- _Exercise details_: Your answer should contain only the lines from the top of the data below down through the one with "120 101 0.23", transcribed exactly and without pictures; please include nothing more.

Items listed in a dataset

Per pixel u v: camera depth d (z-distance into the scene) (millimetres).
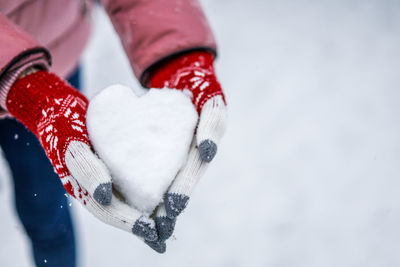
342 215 1299
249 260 1233
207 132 776
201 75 832
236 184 1361
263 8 1943
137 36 875
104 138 772
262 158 1420
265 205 1321
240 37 1812
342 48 1781
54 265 1124
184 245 1256
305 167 1403
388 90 1634
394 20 1893
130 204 762
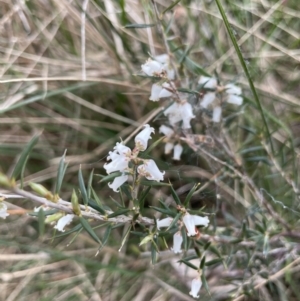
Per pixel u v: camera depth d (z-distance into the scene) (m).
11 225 0.22
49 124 0.24
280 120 0.21
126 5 0.22
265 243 0.15
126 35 0.22
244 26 0.23
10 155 0.24
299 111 0.22
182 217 0.12
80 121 0.23
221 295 0.19
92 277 0.21
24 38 0.23
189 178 0.22
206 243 0.15
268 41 0.21
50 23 0.23
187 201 0.12
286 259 0.18
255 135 0.20
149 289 0.21
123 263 0.21
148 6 0.19
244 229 0.15
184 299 0.20
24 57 0.23
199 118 0.18
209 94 0.16
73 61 0.23
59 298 0.20
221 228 0.17
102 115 0.24
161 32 0.16
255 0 0.23
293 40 0.23
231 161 0.19
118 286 0.20
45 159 0.24
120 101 0.23
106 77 0.23
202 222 0.12
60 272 0.21
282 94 0.22
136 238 0.20
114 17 0.22
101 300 0.20
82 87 0.23
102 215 0.11
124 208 0.11
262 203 0.18
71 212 0.10
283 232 0.17
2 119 0.23
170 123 0.17
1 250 0.22
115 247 0.21
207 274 0.20
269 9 0.23
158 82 0.15
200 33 0.22
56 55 0.23
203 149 0.18
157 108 0.22
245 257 0.18
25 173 0.23
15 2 0.23
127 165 0.11
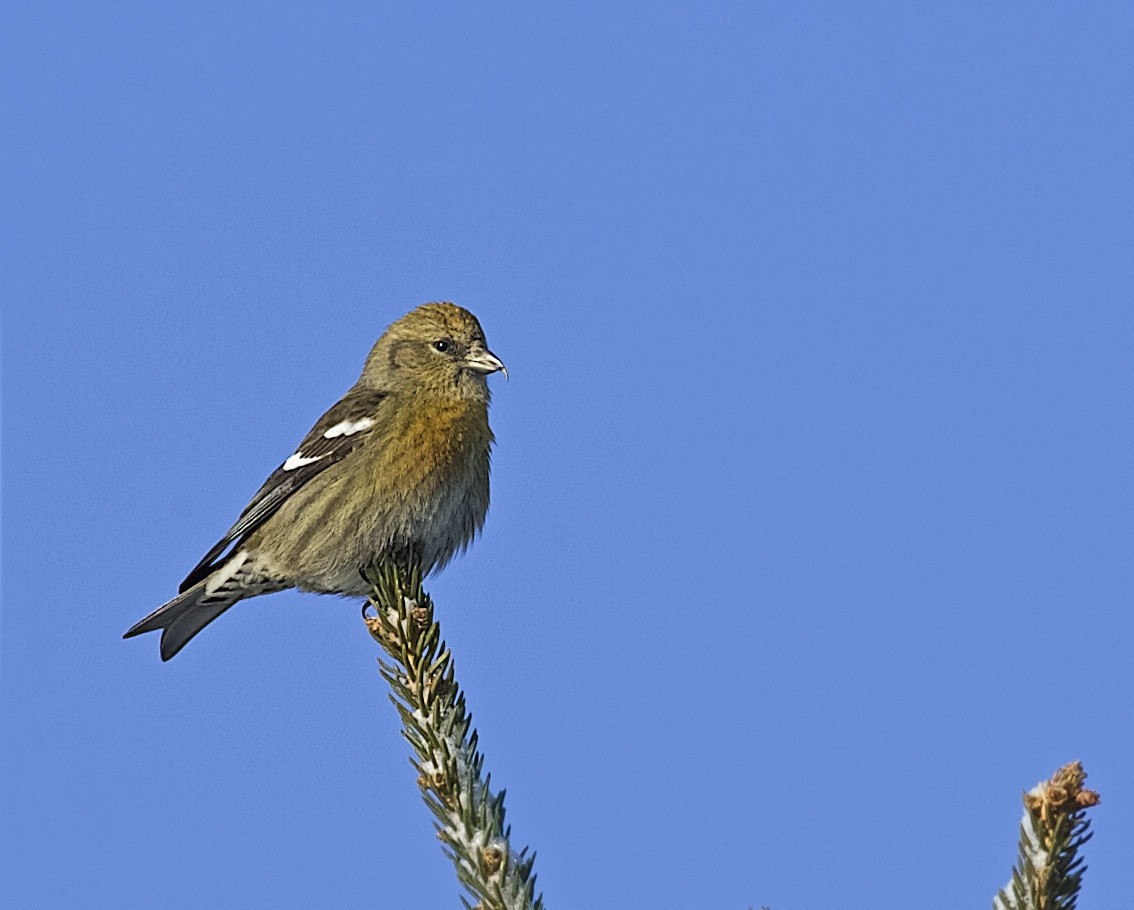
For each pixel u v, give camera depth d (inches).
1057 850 242.8
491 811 296.0
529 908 280.8
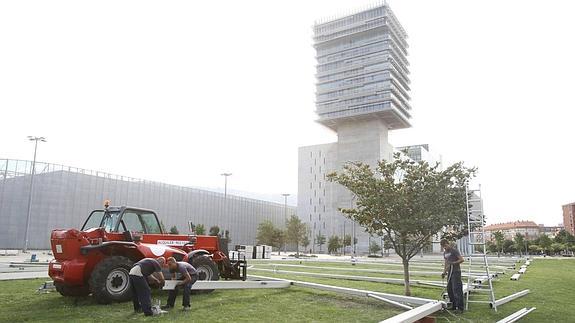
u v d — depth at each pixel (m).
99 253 10.48
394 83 114.56
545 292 15.52
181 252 11.71
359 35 117.94
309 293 12.86
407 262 13.74
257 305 10.52
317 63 122.06
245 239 106.75
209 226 95.31
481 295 13.71
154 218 12.42
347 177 14.72
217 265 13.53
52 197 66.00
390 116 112.44
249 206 110.06
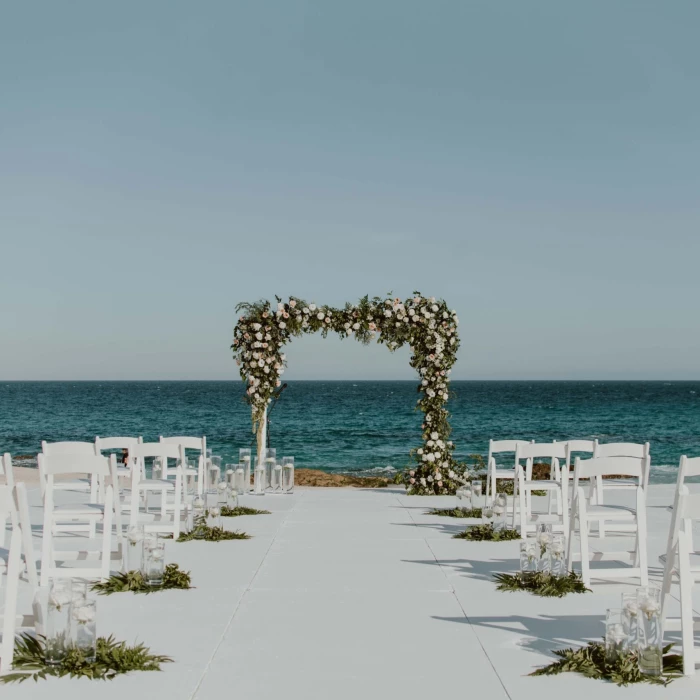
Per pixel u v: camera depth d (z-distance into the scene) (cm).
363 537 855
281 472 1296
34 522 936
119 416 5203
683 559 435
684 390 10188
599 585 630
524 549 621
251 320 1332
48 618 429
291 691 395
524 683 408
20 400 7519
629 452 764
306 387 13200
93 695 387
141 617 529
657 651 417
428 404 1324
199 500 916
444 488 1290
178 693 391
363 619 527
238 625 511
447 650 462
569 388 11462
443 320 1343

- _Task result_:
Per pixel u v: camera depth d (z-distance into the scene) (millimetres).
342 215 1299
249 260 1233
207 132 776
201 75 832
236 184 1361
263 8 1943
137 36 875
104 138 772
262 158 1420
265 205 1321
240 37 1812
342 48 1781
54 265 1124
184 245 1256
305 167 1403
388 90 1634
394 20 1893
130 204 762
Per pixel u v: camera depth d (z-distance into the scene) (m).
11 225 0.22
49 124 0.24
280 120 0.21
126 5 0.22
265 243 0.15
126 35 0.22
244 26 0.23
10 155 0.24
299 111 0.22
182 217 0.12
80 121 0.23
221 295 0.19
92 277 0.21
24 38 0.23
189 178 0.22
206 243 0.15
268 41 0.21
50 23 0.23
187 201 0.12
286 259 0.18
255 135 0.20
149 289 0.21
123 263 0.21
148 6 0.19
244 229 0.15
184 299 0.20
24 57 0.23
199 118 0.18
209 94 0.16
73 61 0.23
59 298 0.20
221 228 0.17
102 115 0.24
161 32 0.16
255 0 0.23
293 40 0.23
231 161 0.19
118 286 0.20
45 159 0.24
120 101 0.23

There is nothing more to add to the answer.